USCIS, which is part of the U.S. Department of Homeland Security (DHS), did not immediately respond to a request for comment Thursday. The U.S. Department of Homeland Security (DHS) and U.S. Customs and Border Protection (CBP) did not immediately respond to a request for comment Thursday. InMay, DHS and U.S. Customs and Border Protection (CBP) did not directly respond to emailed questions about the status of the family’s request for humanitarian parole.
“The child is a U.S. citizen, and the parents made the choice to take the child and get medical treatment in Mexico,” a DHS spokesperson said in a May statement. “As a U.S. citizen, the child could certainly return to the U.S. if the parents so chose for her to receive treatment in the U.S.”
U.S. Rep. Greg Casar (D-Austin) said at Thursday’s news conference that the family faced an ultimatum when they were detained at the checkpoint in February.

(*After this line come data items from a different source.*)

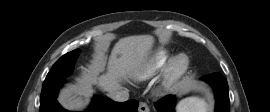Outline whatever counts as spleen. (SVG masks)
<instances>
[{"label": "spleen", "mask_w": 270, "mask_h": 112, "mask_svg": "<svg viewBox=\"0 0 270 112\" xmlns=\"http://www.w3.org/2000/svg\"><path fill=\"white\" fill-rule=\"evenodd\" d=\"M177 112H209V106L204 99L187 97L182 99L176 107Z\"/></svg>", "instance_id": "spleen-1"}]
</instances>
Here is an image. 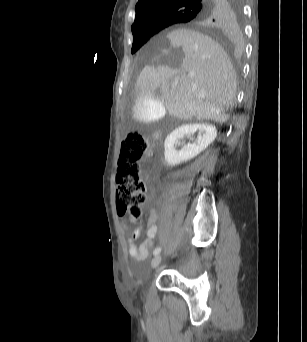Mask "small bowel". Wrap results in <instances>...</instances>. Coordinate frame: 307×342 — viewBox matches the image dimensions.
<instances>
[{
  "label": "small bowel",
  "mask_w": 307,
  "mask_h": 342,
  "mask_svg": "<svg viewBox=\"0 0 307 342\" xmlns=\"http://www.w3.org/2000/svg\"><path fill=\"white\" fill-rule=\"evenodd\" d=\"M157 219L158 215L156 210L151 209L148 218L149 225L146 229L147 238L139 246L136 245V241L140 236L141 227L137 228L129 235L127 239L128 252L135 261H143L149 255L153 247V239L157 234Z\"/></svg>",
  "instance_id": "1"
}]
</instances>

"(The parents) were given an impossible choice: leave your U.S. citizen children behind and potentially be separated from them permanently, or take them with you and risk not getting life-saving medical care for their U.S. citizen child," Casar said. "They chose deportation with their kids."
Garcia said the family had been taking the girl to Houston for medical treatment for more than two years. The congresswoman directly blamed President Donald Trump and his administration's immigration policies for the girl’s deportation.
"The only thing that happened that was different this time was the felon in the White House and his horrific, inhumane, unconscionable, unconstitutional, and un-American procedures," she said. "Remember what he said during the campaign, he was going to deport criminals and the heinous people. There is nothing heinous about a family who's trying to take care of their citizen child.
"All Americans should take notice because if they get away with this, and we do not find a way to get this family paroled ... the next family could be yours," Garcia added.